Ryan Baccus of consultancy Sapient Global Markets said the swaps definition rule “represents a major milestone for the implementation of the Dodd Frank Act”.

However, Scott O’Malia, CFTC commissioner, cautioned: “I am somewhat fearful that the majority of market participants will be unprepared to comply with the cascade of requirements that are about to befall them.”

Though Mr O’Malia said he was generally supportive of swaps rules, he noted: “We are asking hundreds, if not thousands, of market participants to comply with several arduous rules at the flick of a switch.”

Companies including Goldman Sachs, Markit and JPMorgan Chase had lobbied the CFTC on the issue and the definition hews closely to the agency’s proposals last year. Market participants suggested the agency waited to finalise its definition until after related swaps proposals were in place.

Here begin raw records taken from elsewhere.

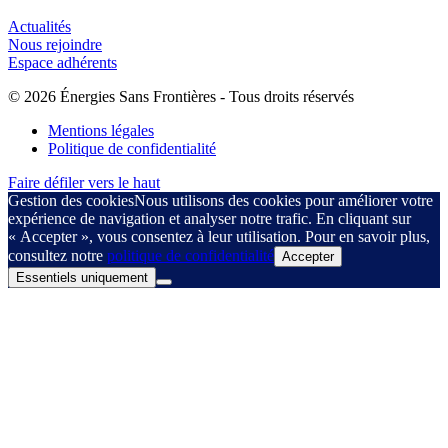
Actualités
Nous rejoindre
Espace adhérents
© 2026 Énergies Sans Frontières - Tous droits réservés
Mentions légales
Politique de confidentialité
Faire défiler vers le haut
Gestion des cookies
Nous utilisons des cookies pour améliorer votre
expérience de navigation et analyser notre trafic. En cliquant sur
« Accepter », vous consentez à leur utilisation. Pour en savoir plus,
consultez notre
politique de confidentialité
Accepter
Essentiels uniquement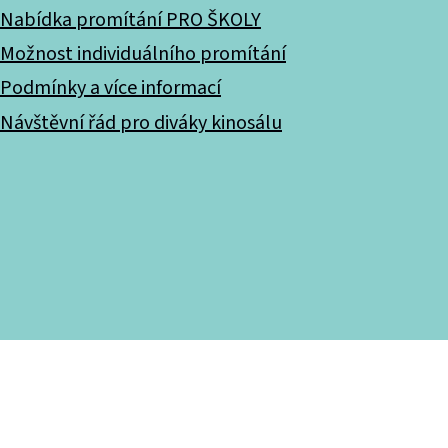
Nabídka promítání PRO ŠKOLY
Možnost individuálního promítání
Podmínky a více informací
Návštěvní řád pro diváky kinosálu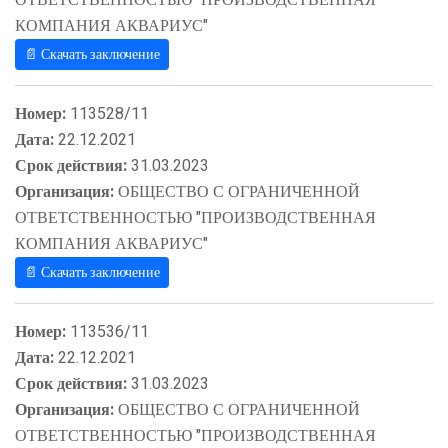
КОМПАНИЯ АКВАРИУС"
📄 Скачать заключение
Номер:
113528/11
Дата:
22.12.2021
Срок действия:
31.03.2023
Организация:
ОБЩЕСТВО С ОГРАНИЧЕННОЙ
ОТВЕТСТВЕННОСТЬЮ "ПРОИЗВОДСТВЕННАЯ
КОМПАНИЯ АКВАРИУС"
📄 Скачать заключение
Номер:
113536/11
Дата:
22.12.2021
Срок действия:
31.03.2023
Организация:
ОБЩЕСТВО С ОГРАНИЧЕННОЙ
ОТВЕТСТВЕННОСТЬЮ "ПРОИЗВОДСТВЕННАЯ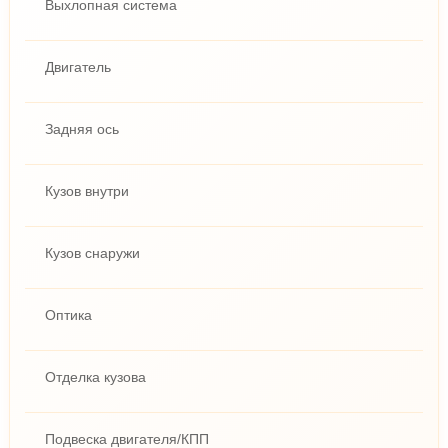
Выхлопная система
Двигатель
Задняя ось
Кузов внутри
Кузов снаружи
Оптика
Отделка кузова
Подвеска двигателя/КПП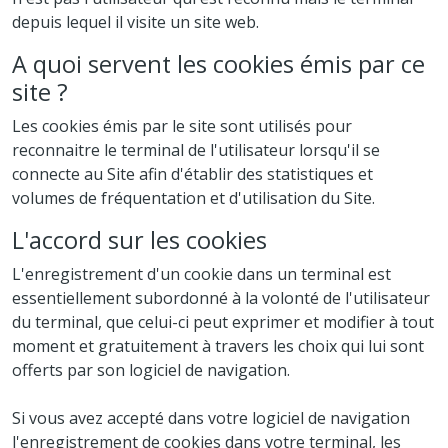
depuis lequel il visite un site web.
A quoi servent les cookies émis par ce
site ?
Les cookies émis par le site sont utilisés pour
reconnaitre le terminal de l'utilisateur lorsqu'il se
connecte au Site afin d'établir des statistiques et
volumes de fréquentation et d'utilisation du Site.
L'accord sur les cookies
L'enregistrement d'un cookie dans un terminal est
essentiellement subordonné à la volonté de l'utilisateur
du terminal, que celui-ci peut exprimer et modifier à tout
moment et gratuitement à travers les choix qui lui sont
offerts par son logiciel de navigation.
Si vous avez accepté dans votre logiciel de navigation
l'enregistrement de cookies dans votre terminal, les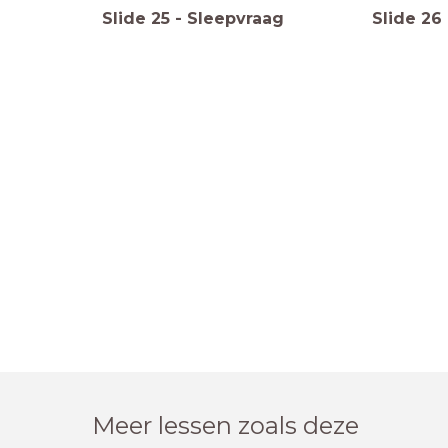
Slide
25
-
Sleepvraag
Slide
26
Meer lessen zoals deze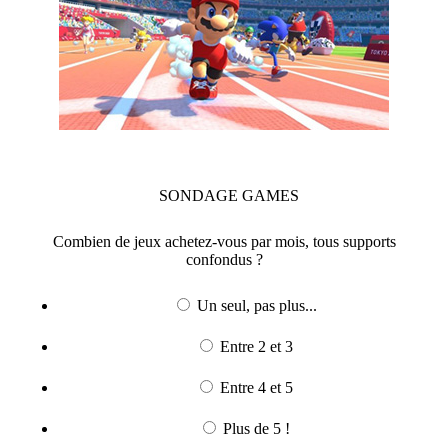
SONDAGE
GAMES
Combien de jeux achetez-vous par mois, tous supports
confondus ?
Un seul, pas plus...
Entre 2 et 3
Entre 4 et 5
Plus de 5 !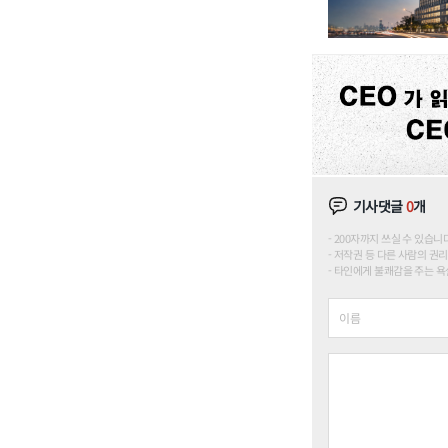
기사댓글
0
개
200자까지 쓰실 수 있습니다. (
저작권 등 다른 사람의 권리
타인에게 불쾌감을 주는 욕설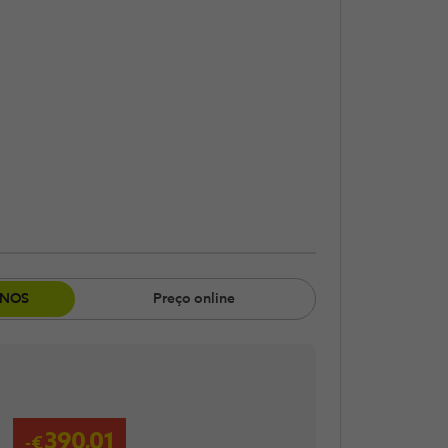
​ NOS
Preço online
390,01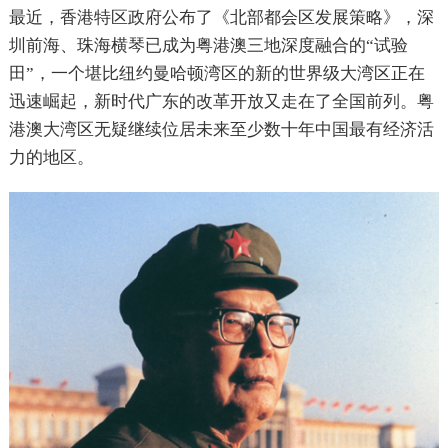
最近，香港特区政府公布了《北部都会区发展策略》，深
圳前海、珠海横琴已成为粤港澳三地深度融合的“试验
田”，一个堪比纽约曼哈顿湾区的新的世界级大湾区正在
迅速崛起，新时代广东的改革开放又走在了全国前列。粤
港澳大湾区无疑继续位居未来至少数十年中国最有经济活
力的地区。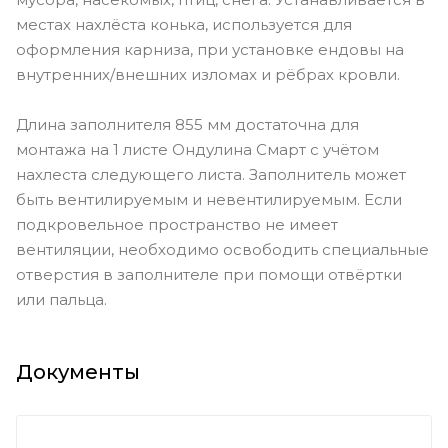
местах нахлёста конька, используется для
оформления карниза, при установке ендовы на
внутренних/внешних изломах и рёбрах кровли.
Длина заполнителя 855 мм достаточна для
монтажа на 1 листе Ондулина Смарт с учётом
нахлеста следующего листа. Заполнитель может
быть вентилируемым и невентилируемым. Если
подкровельное пространство не имеет
вентиляции, необходимо освободить специальные
отверстия в заполнителе при помощи отвёртки
или пальца.
Документы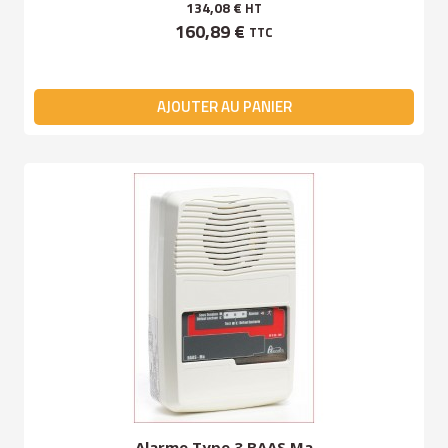
134,08 €
HT
160,89 €
TTC
AJOUTER AU PANIER
Alarme Type 3 BAAS Ma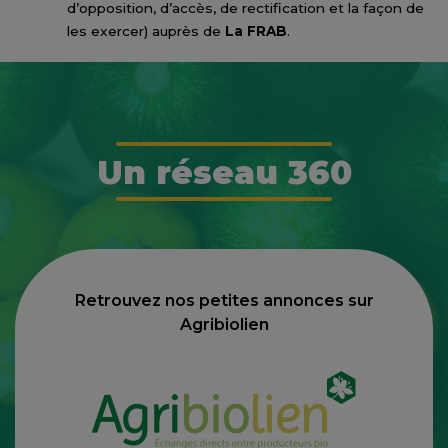
d’opposition, d’accès, de rectification et la façon de
les exercer) auprès de
La FRAB
.
Un réseau 360
Retrouvez nos petites annonces sur
Agribiolien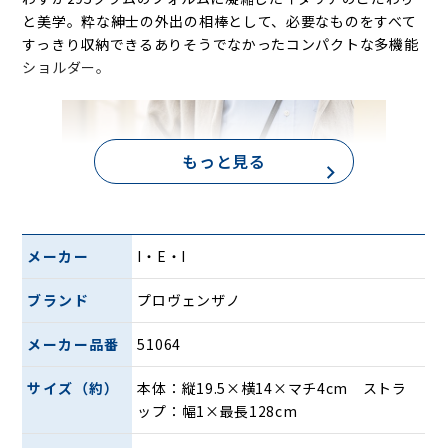
と美学。粋な紳士の外出の相棒として、必要なものをすべて
すっきり収納できるありそうでなかったコンパクトな多機能
ショルダー。
もっと見る
メーカー
I・E・I
ブランド
プロヴェンザノ
メーカー品番
51064
サイズ（約）
本体：縦19.5×横14×マチ4cm ストラ
漆黒の高級ラム革に映える金色のファスナーを開けば無類の
ップ：幅1×最長128cm
機能性を誇る二つのエリアが現れます。まさに、快活で健康
的な日々をサポートする逸品です。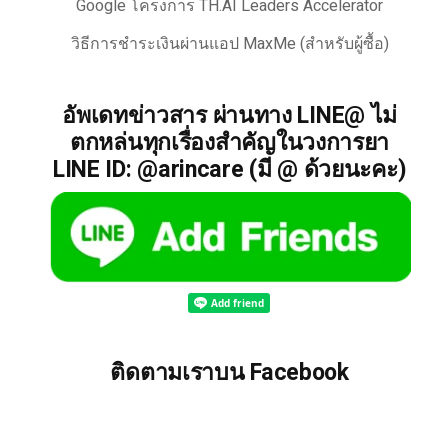
Google โครงการ TH.AI Leaders Accelerator
วิธีการชำระเงินผ่านแอป MaxMe (สำหรับผู้ซื้อ)
อัพเดทข่าวสาร ผ่านทาง LINE@ ไม่
ตกหล่นทุกเรื่องสำคัญในวงการยา
LINE ID: @arincare (มี @ ด้วยนะคะ)
ติดตามเราบน Facebook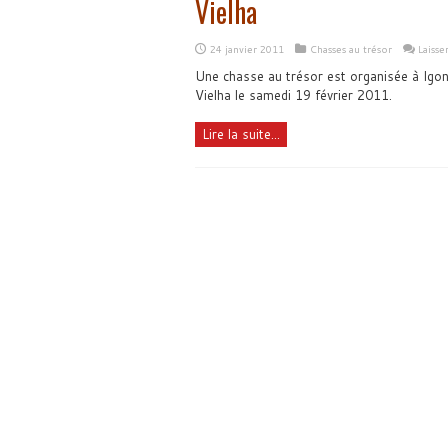
Vielha
24 janvier 2011
Chasses au trésor
Laiss
Une chasse au trésor est organisée à Igon
Vielha le samedi 19 février 2011.
Lire la suite...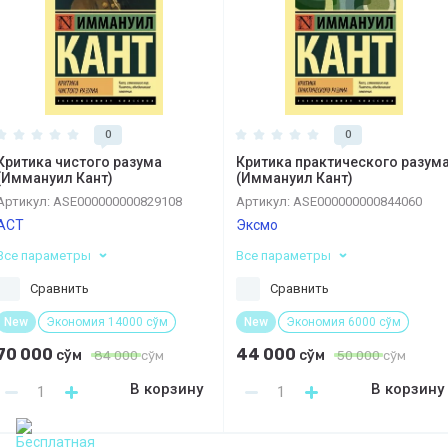
0
0
Критика чистого разума
Критика практического разум
(Иммануил Кант)
(Иммануил Кант)
Артикул:
ASE000000000829108
Артикул:
ASE000000000844060
АСТ
Эксмо
Все параметры
Все параметры
Сравнить
Сравнить
New
Экономия 14000 сўм
New
Экономия 6000 сўм
70 000
44 000
сўм
сўм
84 000
сўм
50 000
сўм
В корзину
В корзину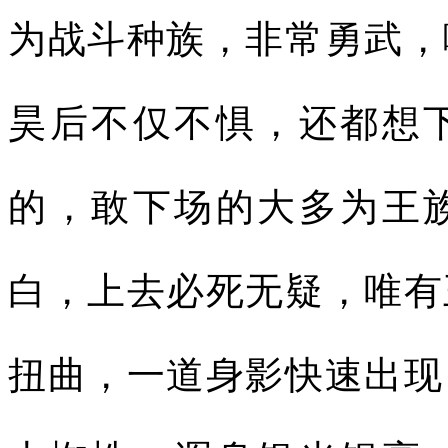
为战斗种族，非常勇武，
昊后不仅不惧，还都想
的，敢下场的大多为王
白，上去必死无疑，唯有
扭曲，一道身影快速出现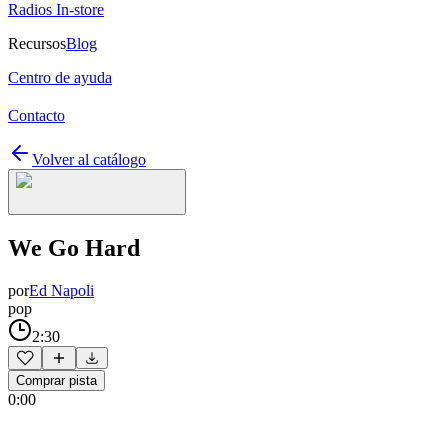
Radios In-store
Recursos
Blog
Centro de ayuda
Contacto
Volver al catálogo
We Go Hard
por
Ed Napoli
pop
2:30
Comprar pista
0:00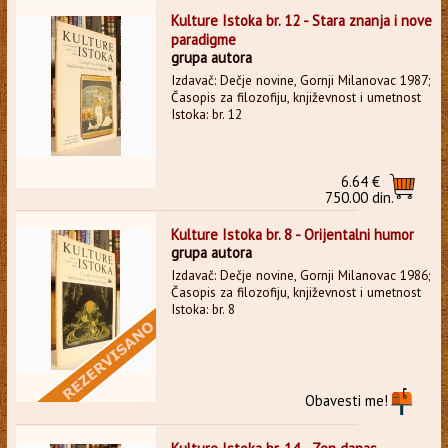
Kulture Istoka br. 12 - Stara znanja i nove
paradigme
grupa autora
Izdavač: Dečje novine, Gornji Milanovac 1987;
Časopis za filozofiju, književnost i umetnost
Istoka: br. 12
6.64 €
750.00 din.
Kulture Istoka br. 8 - Orijentalni humor
grupa autora
Izdavač: Dečje novine, Gornji Milanovac 1986;
Časopis za filozofiju, književnost i umetnost
Istoka: br. 8
Obavesti me!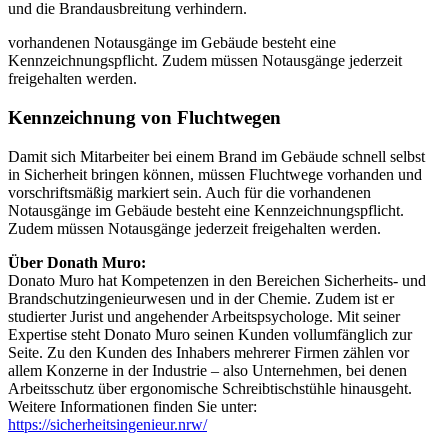
und die Brandausbreitung verhindern.
vorhandenen Notausgänge im Gebäude besteht eine
Kennzeichnungspflicht. Zudem müssen Notausgänge jederzeit
freigehalten werden.
Kennzeichnung von Fluchtwegen
Damit sich Mitarbeiter bei einem Brand im Gebäude schnell selbst
in Sicherheit bringen können, müssen Fluchtwege vorhanden und
vorschriftsmäßig markiert sein. Auch für die vorhandenen
Notausgänge im Gebäude besteht eine Kennzeichnungspflicht.
Zudem müssen Notausgänge jederzeit freigehalten werden.
Über Donath Muro:
Donato Muro hat Kompetenzen in den Bereichen Sicherheits- und
Brandschutzingenieurwesen und in der Chemie. Zudem ist er
studierter Jurist und angehender Arbeitspsychologe. Mit seiner
Expertise steht Donato Muro seinen Kunden vollumfänglich zur
Seite. Zu den Kunden des Inhabers mehrerer Firmen zählen vor
allem Konzerne in der Industrie – also Unternehmen, bei denen
Arbeitsschutz über ergonomische Schreibtischstühle hinausgeht.
Weitere Informationen finden Sie unter:
https://sicherheitsingenieur.nrw/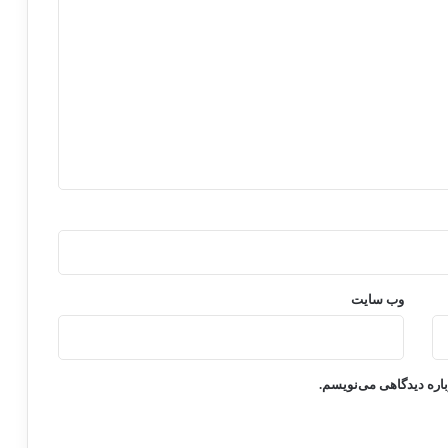
وب‌ سایت
باره دیدگاهی می‌نویسم.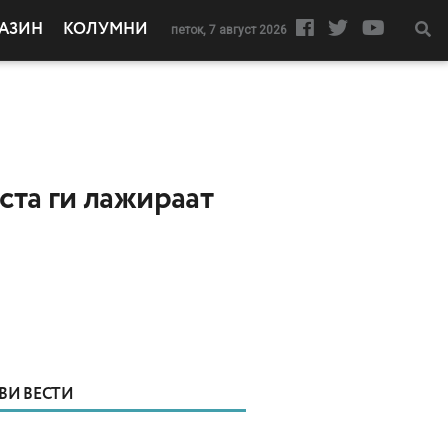
АЗИН
КОЛУМНИ
петок, 7 август 2026
ста ги лажираат
ВИ ВЕСТИ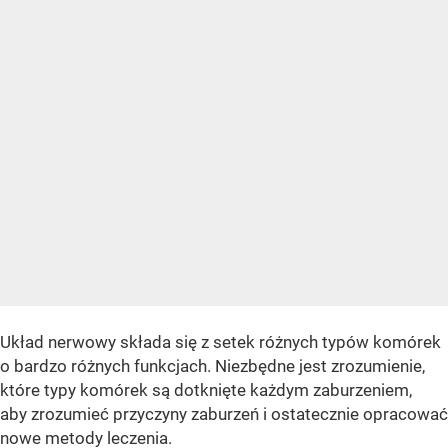
Układ nerwowy składa się z setek różnych typów komórek
o bardzo różnych funkcjach. Niezbędne jest zrozumienie,
które typy komórek są dotknięte każdym zaburzeniem,
aby zrozumieć przyczyny zaburzeń i ostatecznie opracować
nowe metody leczenia.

The Securities and Exchange Commission finalised its related definition during a closed-door vote last Friday.

The rules are a response to the recent financial crisis, during which US regulators said they were forced to bail out financial institutions in part because opaque instruments that linked companies, such as swaps, made it difficult for government officials to allow certain institutions to fail.

The CFTC also voted unanimously to exempt so-called “end users” of swaps from certain clearing requirements.

These include big non-financial corporations such as energy producers and manufacturing companies. Small banks and credit co-operatives also won the exemption.

The move was expected as lawmakers explicitly called for such an exemption in the 2010 Dodd-Frank overhaul of US financial regulations.

Companies had lobbied furiously on the issue, raising concerns over increased costs and margin requirements resulting from forced clearing.

The agency estimates that about 30,000 entities may take advantage of the exemption.